Ignoring the images, restate the records below word for word.

——

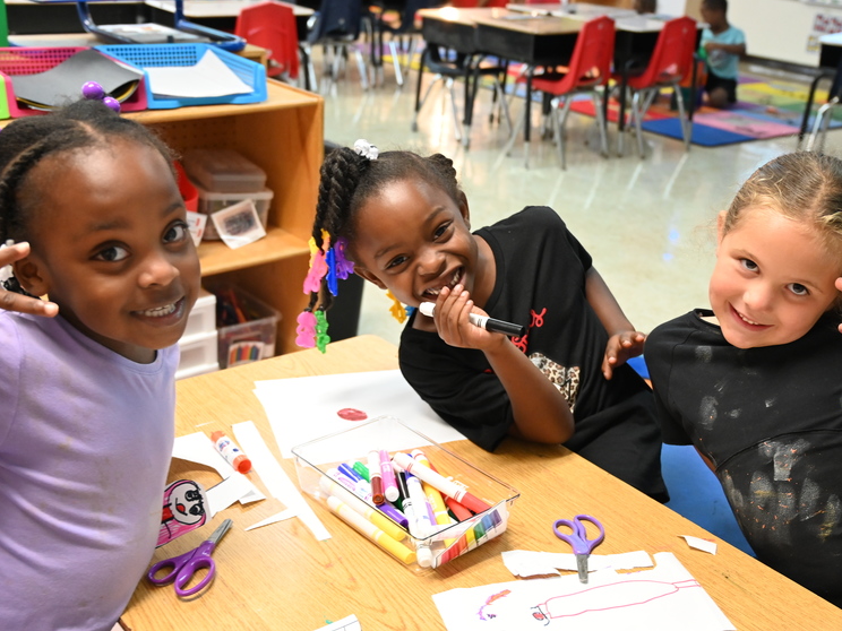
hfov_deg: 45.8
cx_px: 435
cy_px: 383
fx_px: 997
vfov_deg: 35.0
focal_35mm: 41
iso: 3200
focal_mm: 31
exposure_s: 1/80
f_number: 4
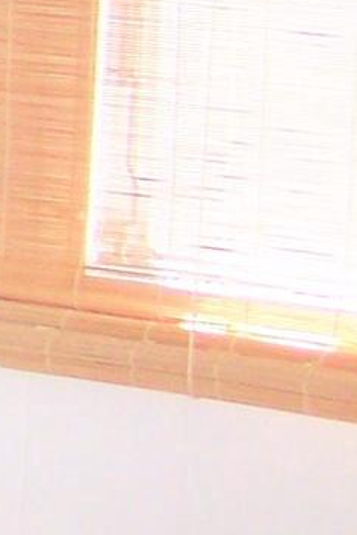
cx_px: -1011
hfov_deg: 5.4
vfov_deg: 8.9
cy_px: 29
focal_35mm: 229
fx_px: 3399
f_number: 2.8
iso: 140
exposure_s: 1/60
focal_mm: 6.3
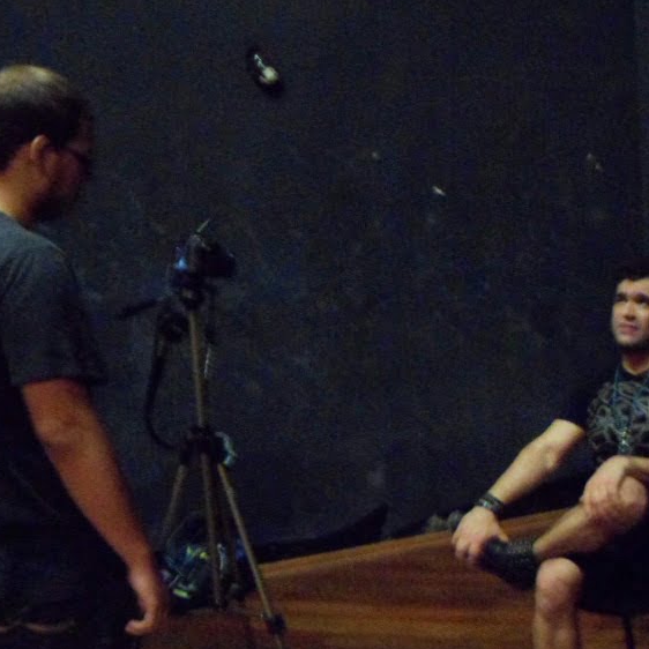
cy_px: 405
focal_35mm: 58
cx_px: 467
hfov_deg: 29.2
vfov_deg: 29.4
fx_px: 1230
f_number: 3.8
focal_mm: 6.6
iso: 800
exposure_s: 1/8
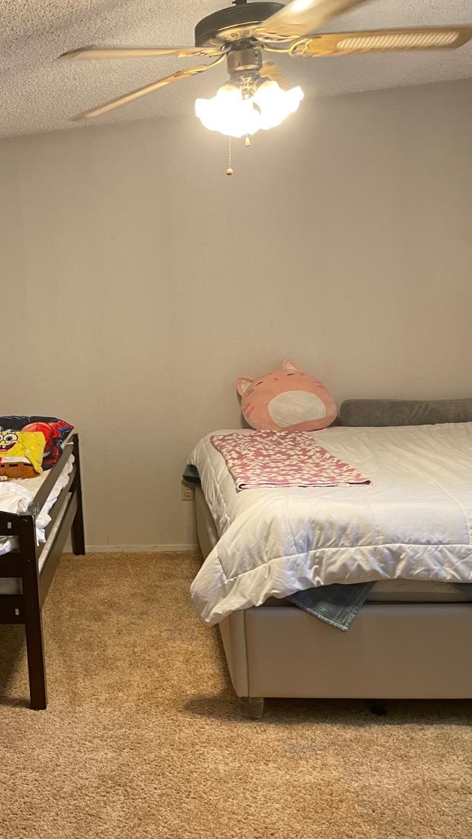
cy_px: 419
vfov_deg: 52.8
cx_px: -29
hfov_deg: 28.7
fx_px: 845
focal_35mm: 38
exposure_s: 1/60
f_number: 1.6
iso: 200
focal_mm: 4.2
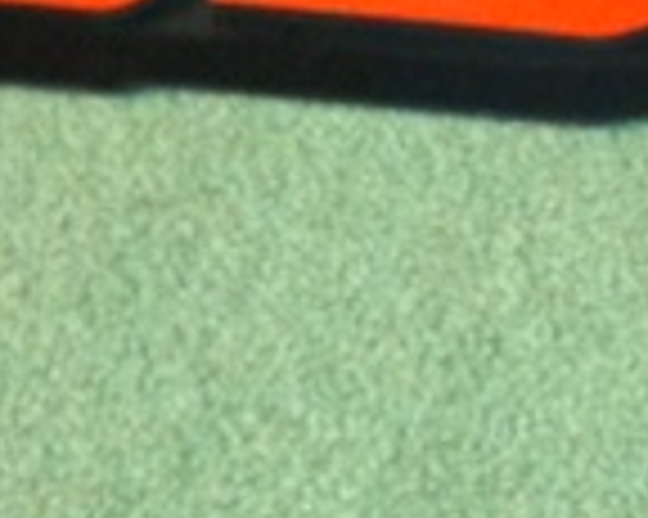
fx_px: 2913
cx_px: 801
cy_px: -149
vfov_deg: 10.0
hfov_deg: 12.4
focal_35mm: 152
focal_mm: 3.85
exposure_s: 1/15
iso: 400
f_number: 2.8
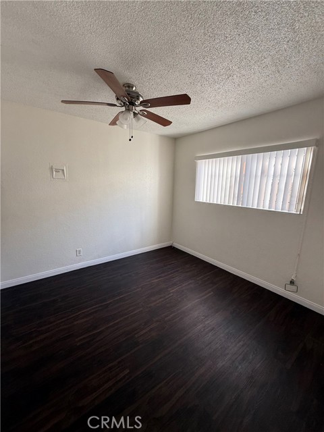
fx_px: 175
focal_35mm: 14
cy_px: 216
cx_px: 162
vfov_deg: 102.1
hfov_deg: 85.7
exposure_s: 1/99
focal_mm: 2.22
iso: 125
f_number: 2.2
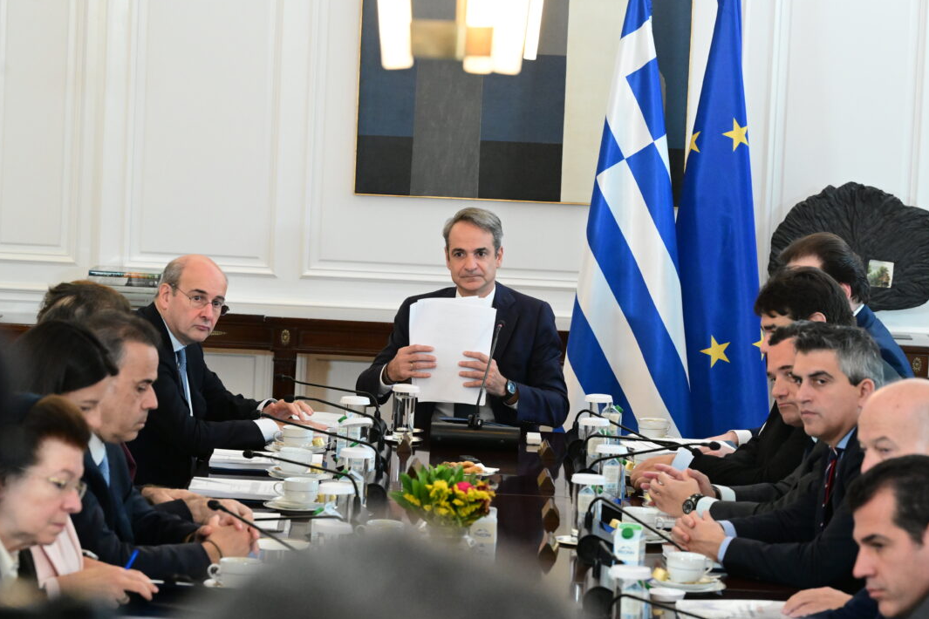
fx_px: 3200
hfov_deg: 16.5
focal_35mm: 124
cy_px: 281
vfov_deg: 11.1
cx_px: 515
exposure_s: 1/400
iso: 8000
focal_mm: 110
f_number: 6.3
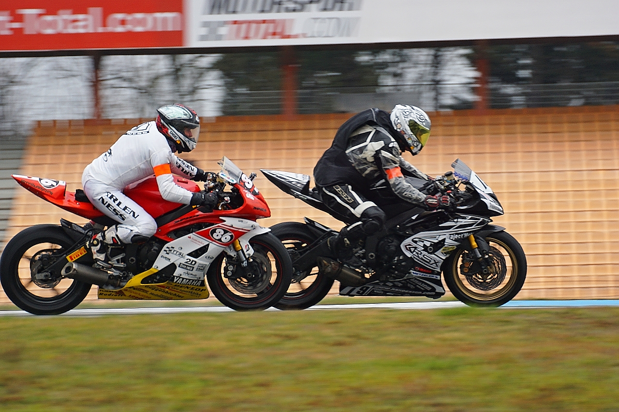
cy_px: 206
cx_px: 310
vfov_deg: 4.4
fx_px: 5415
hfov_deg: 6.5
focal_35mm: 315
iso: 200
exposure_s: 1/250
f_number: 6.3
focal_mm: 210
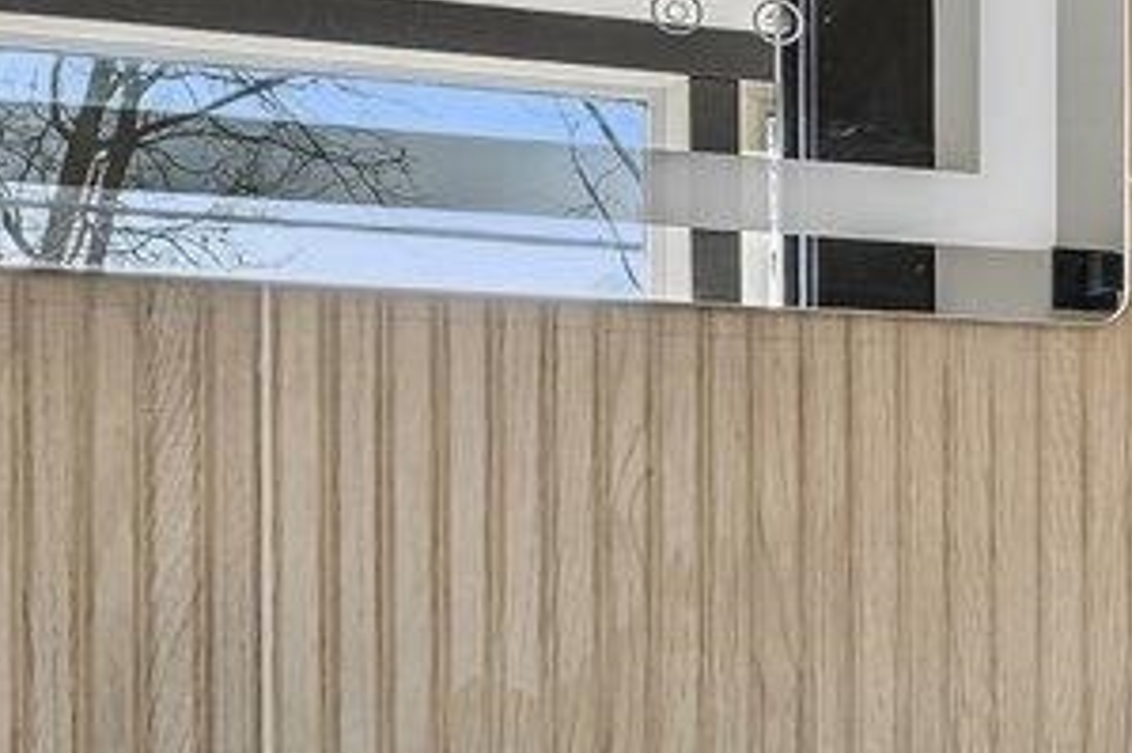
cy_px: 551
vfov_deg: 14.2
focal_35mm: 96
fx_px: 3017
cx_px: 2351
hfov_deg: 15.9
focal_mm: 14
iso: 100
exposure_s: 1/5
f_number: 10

——

● Answer section
hfov_deg: 45.8
cx_px: 435
cy_px: 383
fx_px: 997
vfov_deg: 35.0
focal_35mm: 41
iso: 3200
focal_mm: 31
exposure_s: 1/80
f_number: 4
cx_px: -1011
hfov_deg: 5.4
vfov_deg: 8.9
cy_px: 29
focal_35mm: 229
fx_px: 3399
f_number: 2.8
iso: 140
exposure_s: 1/60
focal_mm: 6.3
cy_px: 405
focal_35mm: 58
cx_px: 467
hfov_deg: 29.2
vfov_deg: 29.4
fx_px: 1230
f_number: 3.8
focal_mm: 6.6
iso: 800
exposure_s: 1/8
cy_px: 419
vfov_deg: 52.8
cx_px: -29
hfov_deg: 28.7
fx_px: 845
focal_35mm: 38
exposure_s: 1/60
f_number: 1.6
iso: 200
focal_mm: 4.2
fx_px: 2913
cx_px: 801
cy_px: -149
vfov_deg: 10.0
hfov_deg: 12.4
focal_35mm: 152
focal_mm: 3.85
exposure_s: 1/15
iso: 400
f_number: 2.8
fx_px: 175
focal_35mm: 14
cy_px: 216
cx_px: 162
vfov_deg: 102.1
hfov_deg: 85.7
exposure_s: 1/99
focal_mm: 2.22
iso: 125
f_number: 2.2
fx_px: 3200
hfov_deg: 16.5
focal_35mm: 124
cy_px: 281
vfov_deg: 11.1
cx_px: 515
exposure_s: 1/400
iso: 8000
focal_mm: 110
f_number: 6.3
cy_px: 206
cx_px: 310
vfov_deg: 4.4
fx_px: 5415
hfov_deg: 6.5
focal_35mm: 315
iso: 200
exposure_s: 1/250
f_number: 6.3
focal_mm: 210
cy_px: 551
vfov_deg: 14.2
focal_35mm: 96
fx_px: 3017
cx_px: 2351
hfov_deg: 15.9
focal_mm: 14
iso: 100
exposure_s: 1/5
f_number: 10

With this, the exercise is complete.